Data visualization images =>
[Start of section]

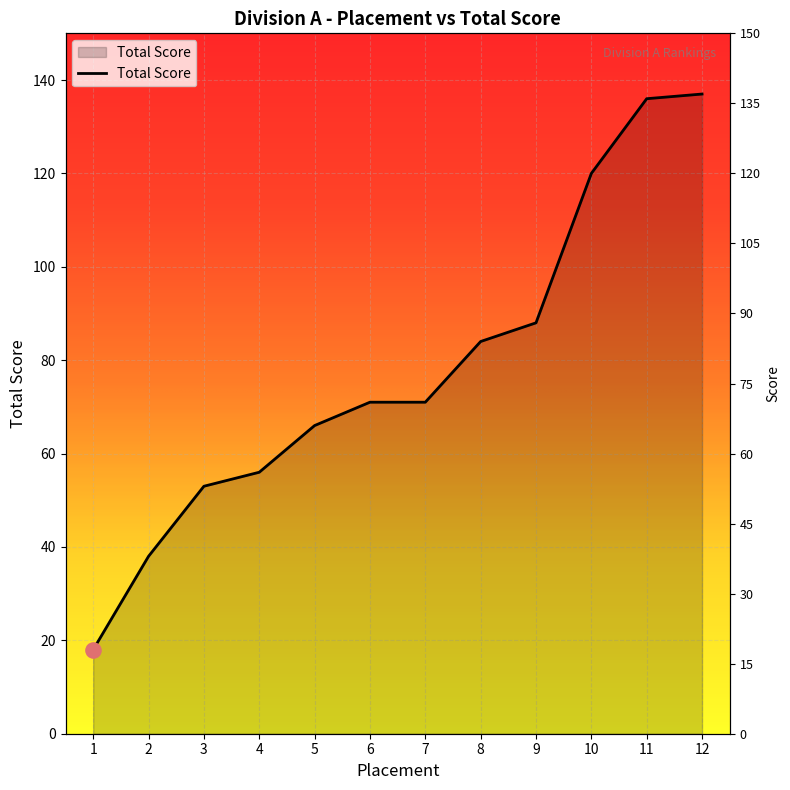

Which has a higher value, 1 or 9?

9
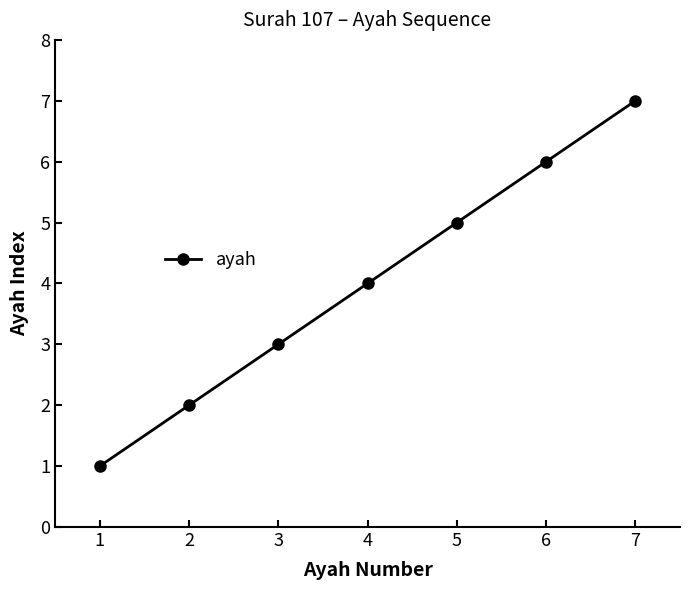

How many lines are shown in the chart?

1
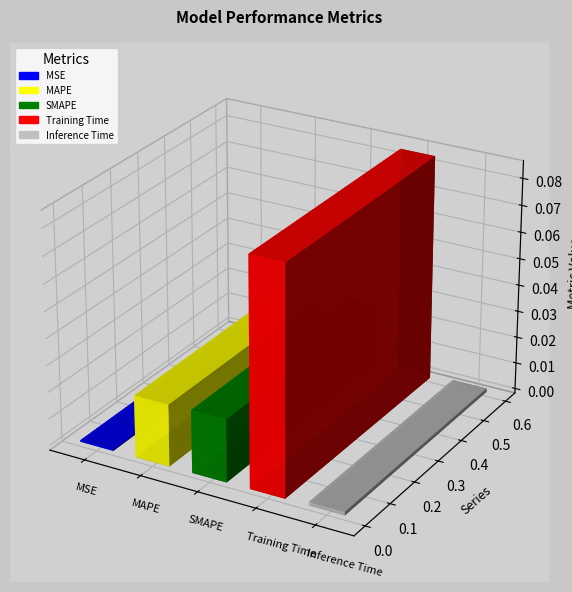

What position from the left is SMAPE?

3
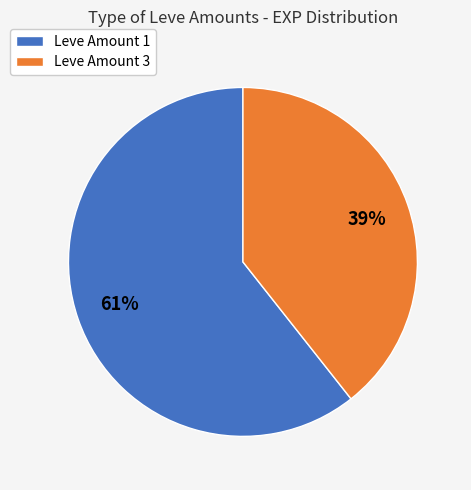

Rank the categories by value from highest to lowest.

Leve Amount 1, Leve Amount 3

[End of section]

DIRECTIVE =>
Output each line of the records above as a Markdown table with the columns Row and Text, numbering the rows in order and skipping blank lines. Leave the pictures out.

ANSWER BOX =>
| Row | Text |
|---|---|
| 1 | Which has a higher value, 1 or 9? |
| 2 | 9 |
| 3 | How many lines are shown in the chart? |
| 4 | 1 |
| 5 | What position from the left is SMAPE? |
| 6 | 3 |
| 7 | Rank the categories by value from highest to lowest. |
| 8 | Leve Amount 1, Leve Amount 3 |